In [1]:
import pickle
from os.path import join
import pandas as pd
import numpy as np

from sklearn import svm
from sklearn.metrics import confusion_matrix, log_loss
from sklearn.model_selection import train_test_split
from sklearn.utils.multiclass import unique_labels

from utils import heatmap, annotate_heatmap
import matplotlib.pyplot as plt
import numpy as np
import matplotlib
matplotlib.rcParams['figure.figsize'] = (12.0, 8.0)

Accumulate training data from regions in one dataframe

In [2]:
regions = ['borde_rural'] # add the other regions!

In [3]:
columns = ['id', 'features', 'label']
df_train_global = pd.DataFrame(columns=columns)

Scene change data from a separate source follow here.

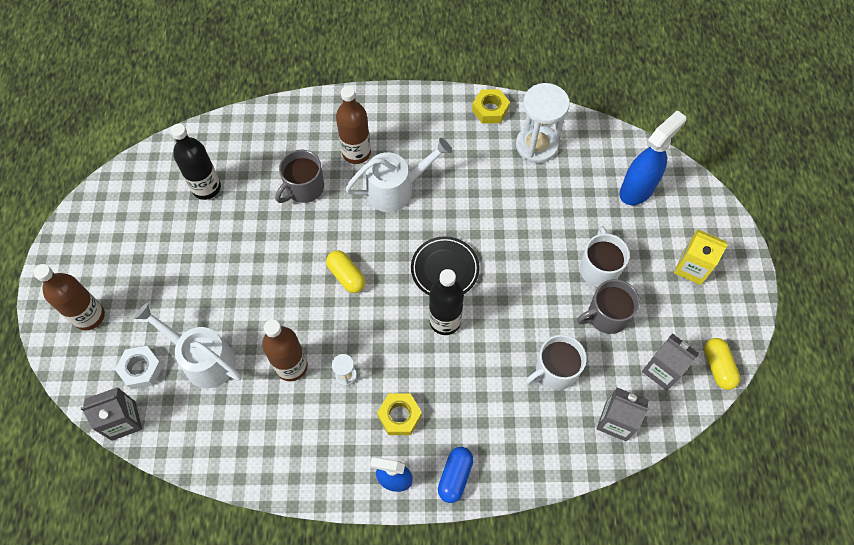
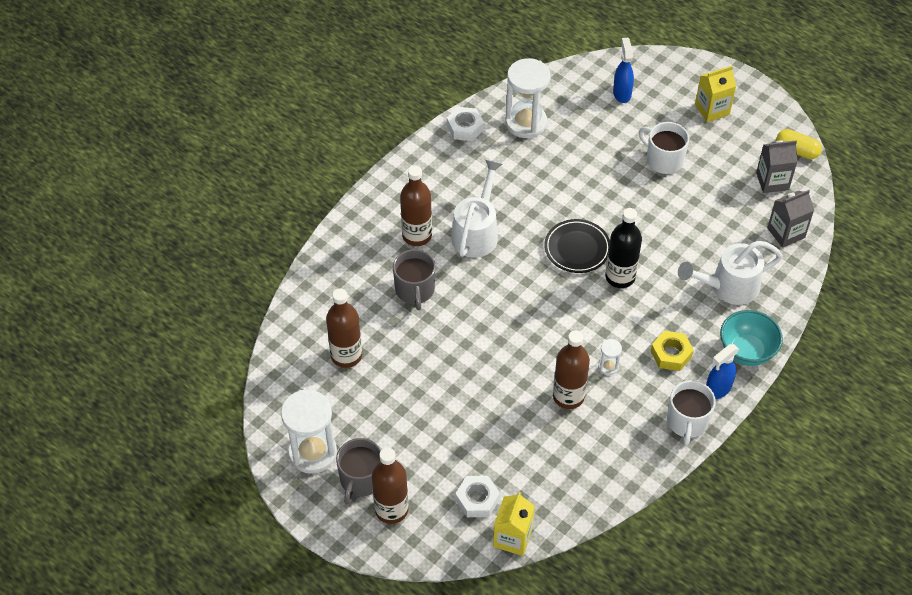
camera: 50 degrees left, 10 degrees down
(103, 229) = (313, 452): none -> white hourglass
(123, 421) = (512, 538): grey carton -> yellow carton
(202, 359) = (507, 451): white watering can -> white watering can (728, 287)
(206, 188) = (346, 355): black bottle -> brown bottle
(346, 276) = (523, 313): yellow capsule -> none
(455, 476) = (746, 351): blue capsule -> turquoise bowl
(490, 110) = (465, 128): yellow nut -> white nut
(555, 370) = (718, 240): white mug -> white mug (687, 422)
(606, 316) = (704, 182): grey mug -> grey mug (360, 480)
(637, 189) = (622, 93): blue spray bottle -> blue spray bottle, size x0.65

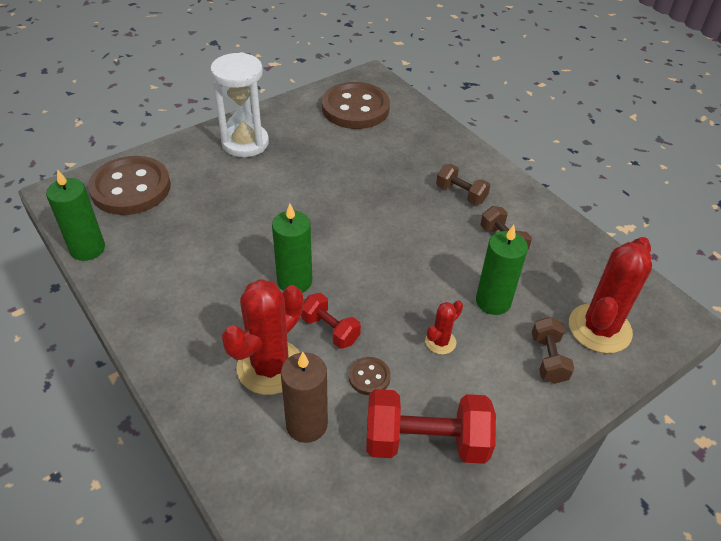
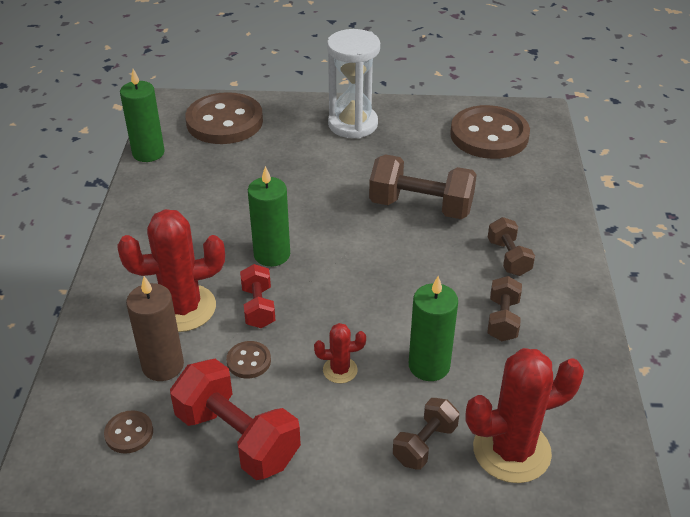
camera: 40 degrees right, 5 degrees down
(341, 498) = (129, 433): none -> brown button
(365, 185) = (421, 206): none -> brown dumbbell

pickle_path = join('..', '..', 'pickles')
for region in regions:
    #try:
        with open(join(pickle_path, 'resnet50_features_' + region + '_train.pkl'), 'rb') as f:
            df_train = pickle.load(f)
            df_train_global = pd.concat([df_train_global, df_train])
    #except:
    #    print("Error reading training data for region ", region)
    

Convert the dataframe to a matrix

In [4]:
feature_matrix = df_train_global['features'].to_numpy()
feature_matrix = np.column_stack(feature_matrix).transpose()
print(feature_matrix.shape)

labels = df_train_global['label'].to_numpy().astype('int')

(4353, 2048)


Split into training and test set

In [5]:
features_train, features_test, labels_train, labels_test = train_test_split(feature_matrix,
                                                                            labels,
                                                                            test_size=0.33,
                                                                            random_state=80)

## Random Forest

In [6]:
from sklearn.ensemble import RandomForestClassifier

In [7]:
n_est_candidates = [100]
max_depth_candidates = [32]
losses = np.empty((len(n_est_candidates), len(max_depth_candidates)))

In [9]:
for idx_n, n_est in enumerate(n_est_candidates):
    print("Training with n_est=", n_est)
    for idx_m, max_depth in enumerate(max_depth_candidates):
        print("Training with max_depth=", max_depth)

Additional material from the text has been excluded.